[[ PROVIDED ENTRIES open ]]
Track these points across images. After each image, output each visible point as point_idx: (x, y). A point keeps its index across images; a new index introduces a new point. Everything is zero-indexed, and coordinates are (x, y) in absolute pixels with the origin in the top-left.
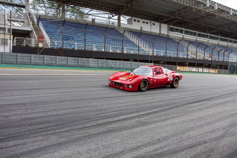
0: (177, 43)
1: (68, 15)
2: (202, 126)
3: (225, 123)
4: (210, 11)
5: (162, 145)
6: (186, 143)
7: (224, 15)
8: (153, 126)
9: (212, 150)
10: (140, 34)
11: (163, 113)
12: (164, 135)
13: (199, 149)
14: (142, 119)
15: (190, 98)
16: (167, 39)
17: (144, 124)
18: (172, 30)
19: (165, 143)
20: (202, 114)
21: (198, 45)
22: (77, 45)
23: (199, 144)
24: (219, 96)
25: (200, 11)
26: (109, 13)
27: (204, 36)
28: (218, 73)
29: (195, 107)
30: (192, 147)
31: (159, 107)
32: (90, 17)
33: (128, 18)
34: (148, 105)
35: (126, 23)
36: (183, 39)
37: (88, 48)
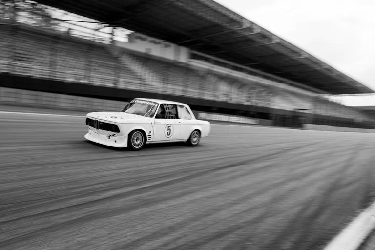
3: (265, 198)
4: (246, 33)
7: (266, 42)
8: (162, 205)
9: (248, 239)
10: (145, 60)
11: (178, 184)
13: (231, 238)
14: (145, 195)
15: (219, 162)
16: (187, 70)
18: (194, 57)
22: (37, 70)
24: (258, 158)
25: (234, 32)
26: (98, 21)
28: (260, 124)
30: (220, 235)
32: (62, 24)
33: (129, 32)
35: (126, 40)
37: (59, 77)
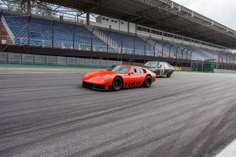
0: (145, 42)
1: (34, 11)
2: (166, 120)
3: (186, 116)
4: (174, 12)
5: (129, 139)
6: (151, 136)
7: (186, 17)
8: (121, 121)
9: (175, 141)
10: (109, 32)
11: (131, 109)
12: (132, 130)
13: (164, 141)
14: (110, 116)
15: (157, 95)
16: (135, 38)
17: (113, 120)
18: (140, 29)
19: (133, 137)
20: (166, 109)
21: (164, 44)
22: (44, 43)
23: (164, 136)
24: (182, 92)
25: (165, 12)
26: (77, 10)
27: (169, 36)
28: (182, 70)
29: (161, 102)
30: (157, 139)
31: (127, 103)
32: (58, 14)
33: (96, 16)
34: (117, 102)
35: (95, 21)
36: (150, 38)
37: (56, 46)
[[ PROVIDED ENTRIES closed ]]
Set the records, from the first line through the line containing "1: (34, 11)", into a Markdown table with the columns "Row" and "Entry". Number each line under "Row", leave out blank lines, and omit the pictures.

| Row | Entry |
|---|---|
| 1 | Track these points across images. After each image, output each visible point as point_idx: (x, y). A point keeps its index across images; a new index introduces a new point. Everything is zero-indexed, and coordinates are (x, y) in absolute pixels with the origin in the top-left. |
| 2 | 0: (177, 43) |
| 3 | 1: (68, 15) |
| 4 | 2: (202, 126) |
| 5 | 3: (225, 123) |
| 6 | 4: (210, 11) |
| 7 | 5: (162, 145) |
| 8 | 6: (186, 143) |
| 9 | 7: (224, 15) |
| 10 | 8: (153, 126) |
| 11 | 9: (212, 150) |
| 12 | 10: (140, 34) |
| 13 | 11: (163, 113) |
| 14 | 12: (164, 135) |
| 15 | 13: (199, 149) |
| 16 | 14: (142, 119) |
| 17 | 15: (190, 98) |
| 18 | 16: (167, 39) |
| 19 | 17: (144, 124) |
| 20 | 18: (172, 30) |
| 21 | 19: (165, 143) |
| 22 | 20: (202, 114) |
| 23 | 21: (198, 45) |
| 24 | 22: (77, 45) |
| 25 | 23: (199, 144) |
| 26 | 24: (219, 96) |
| 27 | 25: (200, 11) |
| 28 | 26: (109, 13) |
| 29 | 27: (204, 36) |
| 30 | 28: (218, 73) |
| 31 | 29: (195, 107) |
| 32 | 30: (192, 147) |
| 33 | 31: (159, 107) |
| 34 | 32: (90, 17) |
| 35 | 33: (128, 18) |
| 36 | 34: (148, 105) |
| 37 | 35: (126, 23) |
| 38 | 36: (183, 39) |
| 39 | 37: (88, 48) |
| 40 | 3: (265, 198) |
| 41 | 4: (246, 33) |
| 42 | 7: (266, 42) |
| 43 | 8: (162, 205) |
| 44 | 9: (248, 239) |
| 45 | 10: (145, 60) |
| 46 | 11: (178, 184) |
| 47 | 13: (231, 238) |
| 48 | 14: (145, 195) |
| 49 | 15: (219, 162) |
| 50 | 16: (187, 70) |
| 51 | 18: (194, 57) |
| 52 | 22: (37, 70) |
| 53 | 24: (258, 158) |
| 54 | 25: (234, 32) |
| 55 | 26: (98, 21) |
| 56 | 28: (260, 124) |
| 57 | 30: (220, 235) |
| 58 | 32: (62, 24) |
| 59 | 33: (129, 32) |
| 60 | 35: (126, 40) |
| 61 | 37: (59, 77) |
| 62 | 0: (145, 42) |
| 63 | 1: (34, 11) |